Source material section start

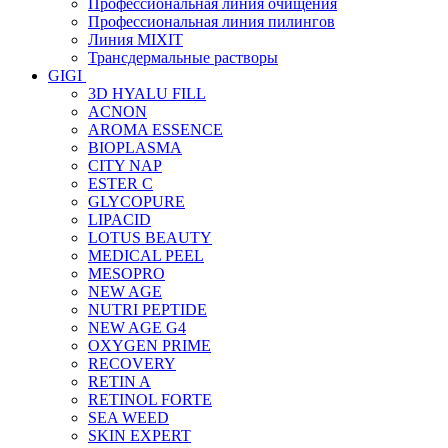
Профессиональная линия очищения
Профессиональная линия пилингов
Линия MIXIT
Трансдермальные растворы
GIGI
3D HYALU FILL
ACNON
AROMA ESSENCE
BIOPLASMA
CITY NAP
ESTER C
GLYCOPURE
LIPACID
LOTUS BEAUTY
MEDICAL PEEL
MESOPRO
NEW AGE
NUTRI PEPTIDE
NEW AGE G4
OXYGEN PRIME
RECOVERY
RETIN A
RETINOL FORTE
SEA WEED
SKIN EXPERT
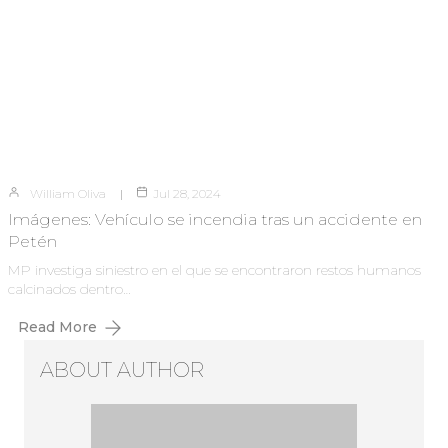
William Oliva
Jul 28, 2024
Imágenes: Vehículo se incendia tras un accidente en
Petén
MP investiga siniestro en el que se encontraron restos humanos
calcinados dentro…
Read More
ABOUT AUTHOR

Source material section end
Source material section start

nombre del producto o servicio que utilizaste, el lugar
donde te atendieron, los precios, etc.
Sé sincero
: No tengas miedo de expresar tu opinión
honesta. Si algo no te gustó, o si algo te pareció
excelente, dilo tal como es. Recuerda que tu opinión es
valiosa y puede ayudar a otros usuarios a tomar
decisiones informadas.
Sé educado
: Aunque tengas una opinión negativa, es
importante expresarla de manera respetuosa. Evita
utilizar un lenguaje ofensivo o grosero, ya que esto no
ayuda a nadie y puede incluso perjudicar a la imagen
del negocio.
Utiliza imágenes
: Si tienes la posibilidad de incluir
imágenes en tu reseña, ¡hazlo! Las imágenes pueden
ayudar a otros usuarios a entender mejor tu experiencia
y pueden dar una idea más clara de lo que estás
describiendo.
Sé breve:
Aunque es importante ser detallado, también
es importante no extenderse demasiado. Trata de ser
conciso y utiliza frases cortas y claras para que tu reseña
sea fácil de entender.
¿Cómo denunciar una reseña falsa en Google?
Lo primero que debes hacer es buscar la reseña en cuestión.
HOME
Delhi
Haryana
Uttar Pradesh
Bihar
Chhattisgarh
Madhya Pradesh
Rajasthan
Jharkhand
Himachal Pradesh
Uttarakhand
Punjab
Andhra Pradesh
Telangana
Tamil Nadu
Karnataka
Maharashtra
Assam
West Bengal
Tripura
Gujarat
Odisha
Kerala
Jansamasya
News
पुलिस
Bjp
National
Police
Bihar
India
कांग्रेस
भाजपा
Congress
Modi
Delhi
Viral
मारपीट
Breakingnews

Source material section end
Source material section start

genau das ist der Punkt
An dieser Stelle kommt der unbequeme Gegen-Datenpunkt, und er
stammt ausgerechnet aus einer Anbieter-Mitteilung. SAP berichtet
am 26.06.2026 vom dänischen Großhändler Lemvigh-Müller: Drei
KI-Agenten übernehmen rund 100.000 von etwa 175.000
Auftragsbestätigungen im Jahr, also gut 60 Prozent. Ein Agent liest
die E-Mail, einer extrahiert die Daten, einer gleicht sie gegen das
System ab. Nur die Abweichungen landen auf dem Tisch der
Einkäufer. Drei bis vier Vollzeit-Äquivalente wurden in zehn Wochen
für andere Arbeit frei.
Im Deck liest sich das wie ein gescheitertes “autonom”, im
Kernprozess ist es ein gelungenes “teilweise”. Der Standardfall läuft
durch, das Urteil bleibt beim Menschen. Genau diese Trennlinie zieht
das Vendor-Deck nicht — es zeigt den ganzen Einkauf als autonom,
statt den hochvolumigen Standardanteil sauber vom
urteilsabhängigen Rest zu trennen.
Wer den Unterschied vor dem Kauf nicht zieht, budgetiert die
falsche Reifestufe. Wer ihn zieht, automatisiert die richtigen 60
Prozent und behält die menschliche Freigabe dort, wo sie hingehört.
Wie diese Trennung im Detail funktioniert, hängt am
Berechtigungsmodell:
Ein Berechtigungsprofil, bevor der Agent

Source material section end

Exercise requirements: In how many lines of the listing does the word "reseña" appear? Give the number by itself.

Exercise solution: 4